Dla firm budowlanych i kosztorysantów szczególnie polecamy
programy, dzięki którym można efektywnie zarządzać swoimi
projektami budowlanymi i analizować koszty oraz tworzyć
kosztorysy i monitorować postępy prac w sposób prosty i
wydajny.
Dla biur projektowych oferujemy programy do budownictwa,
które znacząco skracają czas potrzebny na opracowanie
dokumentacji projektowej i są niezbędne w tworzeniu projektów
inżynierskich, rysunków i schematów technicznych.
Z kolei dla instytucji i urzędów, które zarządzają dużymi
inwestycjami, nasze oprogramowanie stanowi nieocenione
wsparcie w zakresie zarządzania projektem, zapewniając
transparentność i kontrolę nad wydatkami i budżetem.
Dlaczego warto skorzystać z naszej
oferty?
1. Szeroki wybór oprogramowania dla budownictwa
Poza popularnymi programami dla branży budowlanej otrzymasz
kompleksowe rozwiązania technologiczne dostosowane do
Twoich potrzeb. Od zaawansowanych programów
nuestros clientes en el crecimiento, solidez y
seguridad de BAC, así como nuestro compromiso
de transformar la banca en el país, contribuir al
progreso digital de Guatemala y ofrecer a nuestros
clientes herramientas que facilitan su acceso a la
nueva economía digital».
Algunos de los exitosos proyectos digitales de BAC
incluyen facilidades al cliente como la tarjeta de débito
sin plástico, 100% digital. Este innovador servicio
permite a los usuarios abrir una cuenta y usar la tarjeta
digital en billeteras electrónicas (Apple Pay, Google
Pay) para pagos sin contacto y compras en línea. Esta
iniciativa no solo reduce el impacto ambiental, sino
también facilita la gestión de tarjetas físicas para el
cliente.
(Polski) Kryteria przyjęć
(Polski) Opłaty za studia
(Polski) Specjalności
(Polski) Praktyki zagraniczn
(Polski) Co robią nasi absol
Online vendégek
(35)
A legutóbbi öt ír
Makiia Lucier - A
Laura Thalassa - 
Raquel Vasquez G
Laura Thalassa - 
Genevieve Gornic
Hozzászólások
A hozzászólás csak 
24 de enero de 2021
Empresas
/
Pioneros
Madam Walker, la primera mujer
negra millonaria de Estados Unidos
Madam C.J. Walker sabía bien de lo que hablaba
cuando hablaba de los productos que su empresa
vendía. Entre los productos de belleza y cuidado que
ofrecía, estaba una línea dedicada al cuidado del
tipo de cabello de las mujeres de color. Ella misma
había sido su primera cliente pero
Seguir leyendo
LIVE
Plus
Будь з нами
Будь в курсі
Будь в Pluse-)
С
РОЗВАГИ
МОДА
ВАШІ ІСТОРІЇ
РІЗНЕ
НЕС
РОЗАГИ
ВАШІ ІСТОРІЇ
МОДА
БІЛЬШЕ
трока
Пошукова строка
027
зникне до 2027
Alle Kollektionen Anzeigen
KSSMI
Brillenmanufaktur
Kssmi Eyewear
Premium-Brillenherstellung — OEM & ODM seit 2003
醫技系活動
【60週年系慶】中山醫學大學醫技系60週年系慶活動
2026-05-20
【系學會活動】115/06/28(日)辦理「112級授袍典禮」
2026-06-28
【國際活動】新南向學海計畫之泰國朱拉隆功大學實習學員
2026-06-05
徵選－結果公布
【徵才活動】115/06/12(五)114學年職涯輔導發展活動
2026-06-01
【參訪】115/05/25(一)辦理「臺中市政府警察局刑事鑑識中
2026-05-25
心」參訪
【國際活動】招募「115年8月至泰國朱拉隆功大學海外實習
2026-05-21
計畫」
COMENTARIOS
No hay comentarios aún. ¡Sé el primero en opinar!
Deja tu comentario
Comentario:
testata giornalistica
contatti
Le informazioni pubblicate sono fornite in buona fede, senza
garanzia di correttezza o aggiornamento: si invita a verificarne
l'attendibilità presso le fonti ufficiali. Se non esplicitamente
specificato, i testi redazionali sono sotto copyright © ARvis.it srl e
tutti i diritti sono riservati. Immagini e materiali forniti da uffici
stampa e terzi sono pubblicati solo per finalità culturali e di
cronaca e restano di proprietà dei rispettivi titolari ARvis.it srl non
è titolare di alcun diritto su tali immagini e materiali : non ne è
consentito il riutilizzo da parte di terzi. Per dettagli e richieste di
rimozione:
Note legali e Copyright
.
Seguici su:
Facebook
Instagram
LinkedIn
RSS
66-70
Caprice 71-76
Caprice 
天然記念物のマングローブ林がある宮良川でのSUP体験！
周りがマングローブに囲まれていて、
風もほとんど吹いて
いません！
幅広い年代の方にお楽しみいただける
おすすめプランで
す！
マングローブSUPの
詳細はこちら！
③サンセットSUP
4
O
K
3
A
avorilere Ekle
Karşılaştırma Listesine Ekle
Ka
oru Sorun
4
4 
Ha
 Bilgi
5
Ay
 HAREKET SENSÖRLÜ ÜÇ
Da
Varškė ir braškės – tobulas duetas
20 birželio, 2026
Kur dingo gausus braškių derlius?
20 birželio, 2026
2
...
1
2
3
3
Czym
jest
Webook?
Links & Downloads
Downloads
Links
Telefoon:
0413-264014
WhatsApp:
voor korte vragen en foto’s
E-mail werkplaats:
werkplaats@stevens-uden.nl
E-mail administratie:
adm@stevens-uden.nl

---------------

→ Task objective: When a line in the records holds the string "Ekle", copy that line.

→ Output for this exercise:
avorilere Ekle
Karşılaştırma Listesine Ekle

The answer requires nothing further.